Pregnant women, doctor’s offices and community partners can now contact CelebrateOne’s StepOne for a Healthy Pregnancy, which will ensure that women are connected with the best programs for which they qualify, said Alicia Leatherman, director of strategic initiatives at CelebrateOne.
Along with giving new parents information on pregnancy, birth and babies, the programs link women with resources that help them meet goals and needs, such as finding jobs, housing, child care or education; addressing substance abuse or domestic violence; and obtaining car seats, portable cribs or nutritious food.
“The goal is to meet the needs of the family so that they can have what they need in order to thrive in the community,” Terry said.
CelebrateOne was formed in November 2014 to reduce Franklin County’s infant-mortality rate — which reflects the number of children who die before age 1 — to the national average of 6 babies per 1,000 live births, and to cut in half the disparity in death rates between black and white infants.
It’s a difficult task. In the first six months of this year, 8,883 babies were born in the county and 86 died, a rate of 9.7 per 1,000, according to Columbus Public Health data. Black babies were 2.5 percent more likely to die than white babies.
Seeing some success is Nurse-Family Partnership, another home-visiting program in the initiative. Operated by the Center for Family Safety and Healing at Nationwide Children’s Hospital, it pairs degreed, registered nurses with expecting women.
Six nurses serve 125 to 150 families, said Justin Fogt, clinical coordinator of the center’s home-visitation programs. With additional funding sources, a goal is to double the number of nurses and families served, he said.
Nurses, who benefit from strong community trust, have seen women in the program address their negative childhood experiences and work to improve the lives of their families, said Rachel Langley, a home-visit nurse and supervisor.
“We want to make sure every mom who needs our program has it so we can really effect change in the community,” she said. “We want the Franklin County community to be full of healthy families who have the resources they need for their children to grow up, break the cycle and achieve their full potential.”
Leatherman said the home-visiting programs are based on evidence that indicates they help increase birth weights, decrease preterm births, encourage more breastfeeding and lead to developmental benefits through early childhood.

·····

Carry on the article about Franklin County's home-visiting programs for pregnant women, starting right after its last sentence. The material that comes next is not needed for this work.

*Stored data:*
·····

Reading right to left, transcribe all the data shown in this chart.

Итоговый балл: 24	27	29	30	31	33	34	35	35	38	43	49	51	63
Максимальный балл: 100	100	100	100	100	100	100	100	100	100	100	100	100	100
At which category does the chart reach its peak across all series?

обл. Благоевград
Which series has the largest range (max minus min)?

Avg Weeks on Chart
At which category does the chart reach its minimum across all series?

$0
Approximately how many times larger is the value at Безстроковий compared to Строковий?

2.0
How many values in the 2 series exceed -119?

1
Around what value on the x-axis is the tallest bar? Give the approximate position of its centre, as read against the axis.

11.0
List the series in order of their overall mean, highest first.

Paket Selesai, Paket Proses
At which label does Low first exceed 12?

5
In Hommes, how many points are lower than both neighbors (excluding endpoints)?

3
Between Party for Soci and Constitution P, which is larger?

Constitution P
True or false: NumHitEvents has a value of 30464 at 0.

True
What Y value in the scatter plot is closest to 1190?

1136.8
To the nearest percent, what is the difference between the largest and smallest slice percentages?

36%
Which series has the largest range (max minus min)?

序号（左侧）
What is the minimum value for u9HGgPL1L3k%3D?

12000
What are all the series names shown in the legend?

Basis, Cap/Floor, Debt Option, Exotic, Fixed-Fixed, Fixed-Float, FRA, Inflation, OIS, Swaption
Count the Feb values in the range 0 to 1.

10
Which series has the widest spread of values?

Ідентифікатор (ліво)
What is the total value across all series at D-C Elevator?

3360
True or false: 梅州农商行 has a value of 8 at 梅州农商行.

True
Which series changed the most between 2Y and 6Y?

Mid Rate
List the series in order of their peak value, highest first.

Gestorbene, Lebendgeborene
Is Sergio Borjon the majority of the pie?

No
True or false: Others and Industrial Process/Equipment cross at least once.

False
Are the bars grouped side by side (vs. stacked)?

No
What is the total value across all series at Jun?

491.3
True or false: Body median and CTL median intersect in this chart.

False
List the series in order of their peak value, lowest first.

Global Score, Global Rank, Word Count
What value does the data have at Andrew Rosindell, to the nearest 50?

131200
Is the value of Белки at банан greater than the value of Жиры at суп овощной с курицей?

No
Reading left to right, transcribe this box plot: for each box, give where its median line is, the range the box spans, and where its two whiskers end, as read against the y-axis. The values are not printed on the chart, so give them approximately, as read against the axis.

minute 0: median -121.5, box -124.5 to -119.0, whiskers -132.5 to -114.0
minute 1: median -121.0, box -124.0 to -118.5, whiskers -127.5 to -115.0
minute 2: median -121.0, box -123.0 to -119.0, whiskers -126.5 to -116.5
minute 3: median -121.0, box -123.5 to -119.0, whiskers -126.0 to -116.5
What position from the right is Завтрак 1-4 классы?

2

·····

*Result:*
For example, Nurse-Family Partnership, in the 12 months through March 31, saw 72 babies born, 4.2 percent of them prematurely, Fogt said. That’s a significantly lower rate than the 10.6 percent rate of premature babies out of all 18,800 Franklin County births in 2017.
Along with Nurse-Family Partnership and My Baby & Me, CelebrateOne works with Healthy Families America, operated by Youth Advocate Services and Nationwide Children’s Hospital, through which social workers and other trained workers visit low-income, at-risk women; and Columbus Public Health’s Moms & Babies First, through which trained community-health workers visit at-risk, low-income black women living in 14 targeted ZIP codes.
The four programs served a combined 1,400 families in the first six months of this year, with a goal to reach 5,000 families a year by the end of 2020, Leatherman said.
Roughly $2.6 million in total annual funding comes from the Ohio Department of Health, the Ohio Department of Medicaid and the U.S. Department of Health and Human Services. About $540,000 more is coming from the Department of Medicaid beginning in mid-2019.
During their August visit, Terry and Younous discussed topics including breastfeeding, birth control, safe-sleep techniques and postpartum depression. They touched base on Younous’ plan to attend a Columbus State Community College course this fall that will help her improve her English-language skills as part of a path toward taking college courses.
And they were smitten by tiny Sujud as she smiled and cooed in her mother’s arms.
Younous said Terry is a good listener who has opened her up to many community resources.
“I just feel more confident,” said Younous, who came to the United States in 2015 from Chad in central Africa and is now an American citizen. “I just love her, and she makes my life easier.”